Pada tanggal 11 Mei 2007, Pastor Garin mengadakan sebuah konser syukur. Konser itu diadakan di sekolah musik tempat ia menuntut ilmu, T.L. Da Victoria, di Via Caboto 20, Roma. Konser syukur itu dihadiri sekitar 100 undangan. Mereka adalah para anggota komunitas Generalat MSF, 4 anggota komisi persiapan kapitel General, para student MSF di Roma, beberapa staf kedutaan RI, dan sejumlah teman baik P. Garin, baik yang berwarga Negara Indonesia maupun Italia.

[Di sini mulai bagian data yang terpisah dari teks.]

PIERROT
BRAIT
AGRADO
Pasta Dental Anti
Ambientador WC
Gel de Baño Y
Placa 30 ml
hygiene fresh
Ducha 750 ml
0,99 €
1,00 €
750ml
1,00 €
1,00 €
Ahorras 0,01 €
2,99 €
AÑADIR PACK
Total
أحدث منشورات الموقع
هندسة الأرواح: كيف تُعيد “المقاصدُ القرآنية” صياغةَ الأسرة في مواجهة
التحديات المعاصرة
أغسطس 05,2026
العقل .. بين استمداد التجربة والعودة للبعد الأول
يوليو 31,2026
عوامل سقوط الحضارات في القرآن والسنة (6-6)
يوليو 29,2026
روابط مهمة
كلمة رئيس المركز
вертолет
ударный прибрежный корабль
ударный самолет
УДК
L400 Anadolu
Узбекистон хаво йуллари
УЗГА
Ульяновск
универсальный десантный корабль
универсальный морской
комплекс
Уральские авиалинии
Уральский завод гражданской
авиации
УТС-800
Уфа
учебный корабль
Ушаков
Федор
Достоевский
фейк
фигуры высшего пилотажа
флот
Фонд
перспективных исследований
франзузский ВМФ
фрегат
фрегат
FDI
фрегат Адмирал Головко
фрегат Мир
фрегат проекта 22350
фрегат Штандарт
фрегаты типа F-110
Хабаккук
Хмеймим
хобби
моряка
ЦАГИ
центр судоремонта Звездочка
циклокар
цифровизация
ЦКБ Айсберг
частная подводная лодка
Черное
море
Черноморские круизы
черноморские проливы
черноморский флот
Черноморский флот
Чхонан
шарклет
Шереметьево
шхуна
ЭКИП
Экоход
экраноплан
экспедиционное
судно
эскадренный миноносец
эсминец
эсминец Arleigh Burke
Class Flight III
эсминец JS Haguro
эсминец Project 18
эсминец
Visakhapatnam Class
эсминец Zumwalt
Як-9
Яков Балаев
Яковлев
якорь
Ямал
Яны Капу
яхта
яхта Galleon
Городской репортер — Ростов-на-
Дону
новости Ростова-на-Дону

Konser syukur dibagi menjadi dua bagian. Pada bagian pertama, konser dibuka dengan sebuah doa yang dilagukan dengan judul “Di Batas Bayangmu”. Segera sesudah itu, Garin sebagai konduktor konser memainkan beberapa nomor lagu hasil komposisinya sendiri untuk instrument gitar yang dia pelajari selama 4 tahun di Roma. Dengan ditemani oleh seorang student lain, Garin memainkan sebuah duet yang berjudul “Prelude Triparti”. Konser mengalir dengan tenang dan relax, lebih-lebih ketika dia memainkan lagu berjudul “Tari Gong” dan “Tumpi Wayu”. Dua lagu yang berasal dari Kalimantan ini dimainkannya bersama dua musisi Italia yang memainkan instrument marimba. Bagian pertama dari konser ini, diakhiri dengan sebuah duet gitar yang mengalunkan lagu “saltarello Batente”. Lagu ini merupakan komposisi dari sang maestro di sekolah musik itu.

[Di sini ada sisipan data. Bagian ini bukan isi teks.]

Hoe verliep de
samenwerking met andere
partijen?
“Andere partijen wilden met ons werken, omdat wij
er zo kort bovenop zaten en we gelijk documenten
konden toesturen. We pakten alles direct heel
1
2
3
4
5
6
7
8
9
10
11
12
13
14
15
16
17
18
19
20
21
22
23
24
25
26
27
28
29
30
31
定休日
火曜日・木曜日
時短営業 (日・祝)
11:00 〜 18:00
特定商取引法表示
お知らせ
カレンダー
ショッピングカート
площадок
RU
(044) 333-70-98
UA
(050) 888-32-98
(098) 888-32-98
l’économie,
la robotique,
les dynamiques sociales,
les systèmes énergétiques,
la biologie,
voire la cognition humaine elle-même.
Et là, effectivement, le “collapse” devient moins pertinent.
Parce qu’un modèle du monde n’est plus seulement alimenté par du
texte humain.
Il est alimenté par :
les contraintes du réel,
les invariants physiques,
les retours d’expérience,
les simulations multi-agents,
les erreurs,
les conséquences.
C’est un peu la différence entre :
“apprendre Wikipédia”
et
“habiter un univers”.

Masih dengan gitar, Garin membuka bagian kedua konser syukur ini dengan memainkan sebuah “Serenata” , berduet dengan piano klasik. Suasana konser ini menjadi semakin sempurna, ketika setiap lagu yang dinyanyikan oleh para vokalisnya diiringi dengan flute, gitar, bongo, tamburin, dan piano.

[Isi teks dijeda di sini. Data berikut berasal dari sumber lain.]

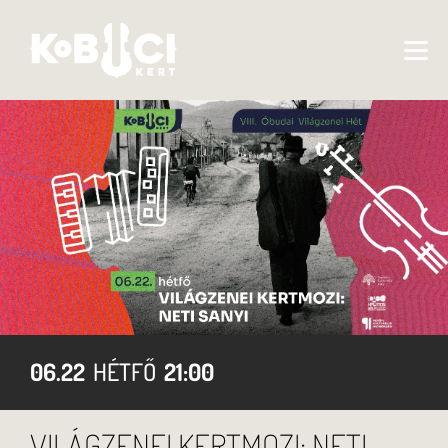
06.22
HÉTFŐ
21:00
VILÁGZENEI KERTMOZI: NETI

Sore itu terasa sekali ritme musik instrumental memenuhi seluruh ruangan. Suasana menjadi lebih syahdu ketika para musisi mengiringi beberapa lagu yang berjudul “Ku Bersyukur” dan “Jalanku”. Pada bagian akhir, Antonio Garinsingan berterimakasih kepada siapa saja yang memberi kesempatan untuk belajar di sekolah ini, tempat ia belajar untuk membuat komposisi dan arrangement lagu. Sore itu hasil karyanya telah ditampilkan dalam konser syukur. Para hadirin berdiri dan menyambut dengan tepuk tangan. (Risdi).



Proficiat untuk Romo Garin dkk. Kapan ada konsert lagi? Mungkin di Indo?